10 Ocak Çalışan Gazeteciler Günü. Hiç işin tarihçesine girmeyeceğim. Niçin 10 Ocak Çalışan Gazeteciler günü ilan edilmiş? Gazetecilik mesleği nasıl yapılır? Kimler Gazeteci olabilir? Bu mesleğin ahlakı, etik değerleri neleri gerektirir? Bu işin içinde bulunup da kimler bu düsturu almıştır? Hiç bu sorgulamaları yapmaya gerek yok.
Mesleğimiz öyle bir duruma getirildi ki bu mesleği herkes yapabilir görüntüsüne konuldu. Ne iş ahlakı ne de meslek etik değerleri ön planda tutuluyor artık.
Meslektaşlar olarak önce iğneyi kendimize batırırsak, bizden sonrakiler için bir çivi çakmış oluruz.
10 Ocak Çalışan Gazeteciler Günü, basın mensuplarına toplu olarak kahvaltı verilen, yemek ısmarlanan gün değildir. Ne yazık ki öyle algılanmaya başladı.

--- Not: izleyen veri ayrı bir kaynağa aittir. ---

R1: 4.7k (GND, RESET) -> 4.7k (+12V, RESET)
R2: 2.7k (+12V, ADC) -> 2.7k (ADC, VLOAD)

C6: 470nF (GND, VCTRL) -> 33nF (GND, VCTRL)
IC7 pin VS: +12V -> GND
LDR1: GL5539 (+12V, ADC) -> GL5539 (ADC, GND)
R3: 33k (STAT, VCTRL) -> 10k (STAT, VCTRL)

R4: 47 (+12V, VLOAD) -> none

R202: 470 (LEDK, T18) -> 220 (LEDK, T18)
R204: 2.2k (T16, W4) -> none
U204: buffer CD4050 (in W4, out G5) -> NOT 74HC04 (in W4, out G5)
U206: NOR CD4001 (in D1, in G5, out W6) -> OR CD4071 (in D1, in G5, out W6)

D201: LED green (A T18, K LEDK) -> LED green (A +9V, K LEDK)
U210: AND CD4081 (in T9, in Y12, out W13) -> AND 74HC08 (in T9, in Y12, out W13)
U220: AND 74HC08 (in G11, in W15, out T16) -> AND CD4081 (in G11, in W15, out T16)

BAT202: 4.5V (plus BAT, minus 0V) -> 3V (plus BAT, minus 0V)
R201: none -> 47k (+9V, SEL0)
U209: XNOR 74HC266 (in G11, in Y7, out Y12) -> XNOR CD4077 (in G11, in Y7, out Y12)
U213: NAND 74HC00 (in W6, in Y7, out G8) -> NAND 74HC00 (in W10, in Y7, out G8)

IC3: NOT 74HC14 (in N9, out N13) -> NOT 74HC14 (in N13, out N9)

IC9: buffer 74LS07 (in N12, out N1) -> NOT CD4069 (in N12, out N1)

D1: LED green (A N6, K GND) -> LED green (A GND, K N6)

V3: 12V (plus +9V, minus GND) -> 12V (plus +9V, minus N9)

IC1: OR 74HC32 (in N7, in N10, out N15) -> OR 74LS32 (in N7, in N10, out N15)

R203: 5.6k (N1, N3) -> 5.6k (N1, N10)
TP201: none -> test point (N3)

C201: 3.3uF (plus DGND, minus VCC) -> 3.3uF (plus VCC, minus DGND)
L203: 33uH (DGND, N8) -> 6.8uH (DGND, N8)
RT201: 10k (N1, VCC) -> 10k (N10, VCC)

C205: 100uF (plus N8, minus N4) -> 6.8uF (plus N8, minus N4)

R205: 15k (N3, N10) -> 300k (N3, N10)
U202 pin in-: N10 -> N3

Mesleki ve günün önemi anlamında jest yapmak farklı bir duygu. Tüm meslektaşlarımız o gün, bir yerde toplanır, küçük jestler yapılır bunu son derece anlamlı bulurum. Ama bunun anlamı işini yapan gazetecileri satın almak, kurumların, kişilerin yaptıkları hataları bu gazetecilerin yazmasına engel bir durum teşkil etmemeli.
Kamuoyunun çıkarı, gazetecinin de gazetenin de daima üstündedir.
Cuma günü, İl Özel İdaresi meclis toplantı salonunda Ocak ayının son taplantısı yapıldı. Geçici kadro için alınacak elemanların maaşı konuşuldu. En düşük maaşın 5 bin 500’den başladığını öğrendik. Bu kadroyu veren İl Genel Meclisi’ne seçilen üyelerin aldığı aylık ücret 4 bin 500 gibi bir rakama denk geliyor. Karar verenler bu kişiler. Salonda bu konu konuşulup olayı heberleştiren gazetecinin aldığı ücret ise asgariden işlem görüyor…
Ülkemizdeki meslektaşlarımızın yüzde 90’ı işsiz iken, iş bulup çalışanların ise yarını garanti değil ve düşük ücret ile yaşam savaşı veriyor. Güvencesini tartışmaya bile gerek yok. Oysa gazeteciler “Dünyada basın özgürlüğü sıralamasında en geri Afrika ülkelerini bile sollayıp, en alt sıralarda gezinen bir ülke olarak neyi kutluyoruz ki?’’ diye soruyorlar.
Peki neden 10 Ocak?
4 Ocak 1961’de kabul edilen ve basın çalışanlarının bazı haklar ve yasal güvence sağlayan “212 sayılı kanun” adlı düzenlemenin Resmi Gazete’de yayınlanışı nedeniyle 10 Ocak günü kutlama günü olmuştur.
Bu yasa ile kendilerine yüklenen sorumlulukları kabul etmek istemeyen 9 gazete patronu (Akşam, Cumhuriyet, Dünya, Hürriyet, Milliyet, Tercüman, Vatan, Yeni İstanbul ve Yeni Sabah) 212 sayılı yasanın ve Basın İlan Kurumu’nun oluşmasına ilişkin bu yasanın mesleki sakıncalar doğuracağını iddia eden bir ortak bildiriye imza atarak gazetelerini 3 gün kapadıklarını duyurmuşlardır. O üç günlük sürede gazeteciler bir araya gelip bütün Türkiye’de dağıtılan BASIN adını verdikleri gazeteyi çıkarmışlar ve patronlar pes etmiştir.
Bugün çok zor elde edilmiş ve 1971 yılına kadar Basın Bayramı olarak kutlanmış, ancak o tarihten başlayarak 1971 yılında alınan haklar bir bir yok edildiği için, daha sonraki yıllar Geleneksel Gazeteciler Günü olarak kutlanıyor!
Gazetecilik mesleği kutsaldır. Sır tutacaksın. Ülkenin, halkın menfaatlerini her anlayışın üstünde göreceksin. Her görüş ve düşünceye eşit mesafede değer vereceksin. Kendi duygu ve fikrini, haberine, işine alet etmeyeceksin. Bu meslek ağır bir yüktür.
Her isteyen bu yükü uzun süre taşıyamaz. Siz bakmayın 10 Ocak Günü’nün ortalıkta, ayağa düşmüş şekilde kutlandığına…
İğneyi kendimize batırarak bu günü kutlayalım!